More than anything else, though, this episode suggests just how thoroughly the team is outclassed by Stanton’s plans. He’s got greater numbers than Rosen does, and he’s also got the advantage of ruthlessness. The season has played up the similarities between Dr. Rosen and Stanton Parish, but it’s also found one key difference: Rosen is driven by a certain level of empathy both for Alphas and humanity. Stanton has looked at the way humanity is clogging up the Earth with more and more people, and he’s concluded the future lies in leaving the planet to the Alphas. That’s going to mean the death of humanity, but he’s okay with that as collateral to his ultimate plan.
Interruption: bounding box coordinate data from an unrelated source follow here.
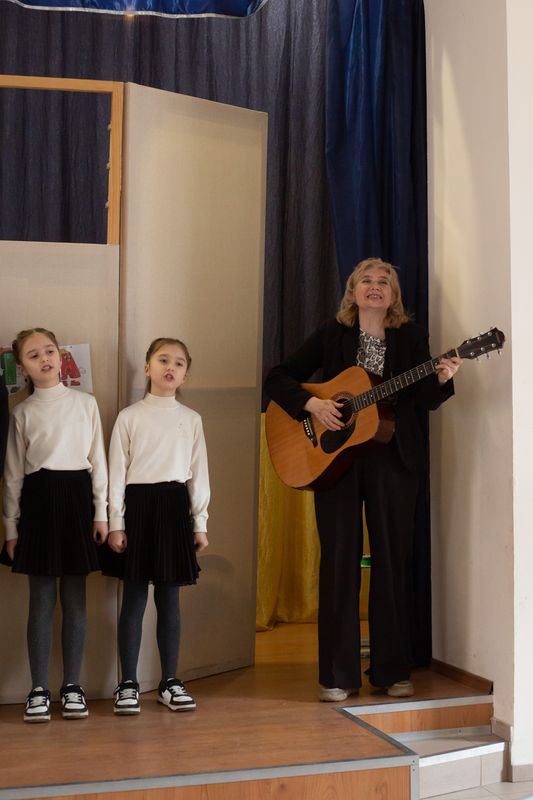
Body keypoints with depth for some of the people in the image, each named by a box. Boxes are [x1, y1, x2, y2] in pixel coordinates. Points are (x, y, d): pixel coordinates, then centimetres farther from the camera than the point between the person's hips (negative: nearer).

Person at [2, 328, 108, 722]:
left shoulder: (85, 403, 6)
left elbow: (98, 460, 6)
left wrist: (101, 512, 1)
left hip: (77, 497, 0)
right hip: (38, 500, 0)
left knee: (75, 599, 5)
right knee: (42, 601, 2)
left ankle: (72, 686, 15)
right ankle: (39, 689, 11)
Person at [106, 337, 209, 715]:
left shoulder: (191, 419, 9)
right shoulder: (130, 416, 2)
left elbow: (199, 473, 10)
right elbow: (117, 471, 0)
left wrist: (200, 523, 6)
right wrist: (116, 523, -5)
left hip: (175, 505, 2)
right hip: (138, 504, -2)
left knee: (170, 598, 7)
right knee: (135, 597, 1)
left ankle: (170, 681, 16)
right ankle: (128, 684, 10)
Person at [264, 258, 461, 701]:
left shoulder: (412, 336, 7)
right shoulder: (331, 335, 5)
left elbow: (424, 400, 1)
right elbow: (278, 378, 4)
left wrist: (440, 379, -19)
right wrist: (311, 403, -12)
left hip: (394, 457, 1)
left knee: (393, 559, 3)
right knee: (339, 559, 1)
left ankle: (393, 670, 14)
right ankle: (338, 675, 9)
Again, it’s exactly where you likely expected this story was headed the second you learned Stanton was building an army, but the execution of it—and the emotional arcs contained therein—keep it from flying off the tracks into completely bland predictability.
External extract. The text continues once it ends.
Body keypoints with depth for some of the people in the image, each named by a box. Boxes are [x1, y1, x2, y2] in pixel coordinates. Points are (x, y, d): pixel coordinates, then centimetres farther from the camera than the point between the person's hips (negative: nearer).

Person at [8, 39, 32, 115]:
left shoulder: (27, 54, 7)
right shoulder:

It also doesn’t hurt that “Devil” is one of the biggest episodes the show has attempted in terms of action sequences and stunts. Hicks running his motorcycle directly into the truck, then timing his leap so he vaults up the top and runs across the truck’s back, momentum carrying him the full way, was one of the cooler stunts the show has pulled off, and I liked the “bad situation getting much, much worse” vibe of the scene in the warehouse when Hicks was trying to make his escape with Dani. The show relies too much on false drama in these moments—Hicks obviously wasn’t going to blow his own brains out (and putting Dani in danger there might have made more sense)—but it has a great sense of how to build an action sequence.
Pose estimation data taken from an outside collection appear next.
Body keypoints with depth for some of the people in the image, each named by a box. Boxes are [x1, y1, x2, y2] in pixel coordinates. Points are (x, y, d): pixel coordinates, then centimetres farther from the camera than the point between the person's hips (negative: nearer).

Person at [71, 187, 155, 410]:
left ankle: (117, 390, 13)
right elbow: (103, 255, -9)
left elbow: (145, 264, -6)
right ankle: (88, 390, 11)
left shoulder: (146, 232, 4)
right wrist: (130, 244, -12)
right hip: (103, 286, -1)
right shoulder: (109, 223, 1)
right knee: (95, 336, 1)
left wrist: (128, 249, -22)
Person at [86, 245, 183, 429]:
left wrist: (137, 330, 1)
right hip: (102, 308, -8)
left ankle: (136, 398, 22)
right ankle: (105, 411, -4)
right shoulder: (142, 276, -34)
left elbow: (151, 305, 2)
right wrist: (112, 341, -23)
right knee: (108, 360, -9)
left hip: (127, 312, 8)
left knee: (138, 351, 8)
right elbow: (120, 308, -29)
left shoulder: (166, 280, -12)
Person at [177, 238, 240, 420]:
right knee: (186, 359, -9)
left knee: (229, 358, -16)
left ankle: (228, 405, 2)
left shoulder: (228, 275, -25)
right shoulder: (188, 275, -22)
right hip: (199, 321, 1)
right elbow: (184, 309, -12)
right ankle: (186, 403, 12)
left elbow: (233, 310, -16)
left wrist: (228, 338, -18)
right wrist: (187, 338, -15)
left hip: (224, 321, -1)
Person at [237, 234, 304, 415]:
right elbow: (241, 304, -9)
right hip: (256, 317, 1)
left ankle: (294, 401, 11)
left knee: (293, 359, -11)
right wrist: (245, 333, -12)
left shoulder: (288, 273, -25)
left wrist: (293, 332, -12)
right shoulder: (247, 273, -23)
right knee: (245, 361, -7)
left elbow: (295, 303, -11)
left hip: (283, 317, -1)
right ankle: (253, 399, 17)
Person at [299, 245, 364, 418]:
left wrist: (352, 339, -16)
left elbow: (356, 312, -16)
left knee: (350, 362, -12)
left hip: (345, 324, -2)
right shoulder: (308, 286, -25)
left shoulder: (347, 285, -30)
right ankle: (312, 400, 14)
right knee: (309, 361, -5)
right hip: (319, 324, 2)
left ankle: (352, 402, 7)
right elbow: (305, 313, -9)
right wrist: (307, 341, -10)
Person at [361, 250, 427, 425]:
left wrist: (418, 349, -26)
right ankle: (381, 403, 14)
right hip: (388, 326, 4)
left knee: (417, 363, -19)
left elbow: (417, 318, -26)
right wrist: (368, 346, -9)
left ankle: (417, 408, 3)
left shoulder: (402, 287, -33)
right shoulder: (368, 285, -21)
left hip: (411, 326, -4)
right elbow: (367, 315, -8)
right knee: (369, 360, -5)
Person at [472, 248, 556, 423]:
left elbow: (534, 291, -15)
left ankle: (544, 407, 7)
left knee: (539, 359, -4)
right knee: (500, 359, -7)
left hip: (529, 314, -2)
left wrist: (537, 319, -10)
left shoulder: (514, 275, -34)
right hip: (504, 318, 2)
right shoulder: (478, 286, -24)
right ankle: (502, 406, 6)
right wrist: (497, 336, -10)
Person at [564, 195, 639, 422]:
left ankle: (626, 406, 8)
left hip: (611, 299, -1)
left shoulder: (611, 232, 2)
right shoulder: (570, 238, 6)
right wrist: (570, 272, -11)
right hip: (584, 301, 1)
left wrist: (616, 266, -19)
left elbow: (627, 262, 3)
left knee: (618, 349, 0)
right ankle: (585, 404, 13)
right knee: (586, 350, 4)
And a season, really. After a slow-ish start, the second season has built to a place where I think I know where things are going, but the show is constructing its moments so well that I don’t really care that I’m always outguessing it. At the same time, the series is surprising me just enough that I want to keep coming back to see if it can prove me wrong. Alphas has built up a nice head of steam. Now that it’s committed to the giant moment of killing its protagonist’s daughter, here’s hoping that it has the guts to do the dark and necessary follow-through.
Stray observations:
- There’s not a lot of anyone who’s not Hicks or Dani in this episode, but Gary gets some great moments back at headquarters when he’s trying to reroute the electrical blast elsewhere, so it doesn’t fry out the city’s electrical circuits. His search for someone to celebrate with was well-timed comic relief.
- Stanton’s plan has apparently been put into motion, even if the sum total of the grenades’ damage is Danielle Rosen. Still, I hope there are more grenades, because the effect of the electrical pulse traveling out from them is really cool.
- The fight between the team members, before Rosen fills Bill in on what’s really happening, is very well done. It’s nice to see just how much they don’t like being kept out of the loop.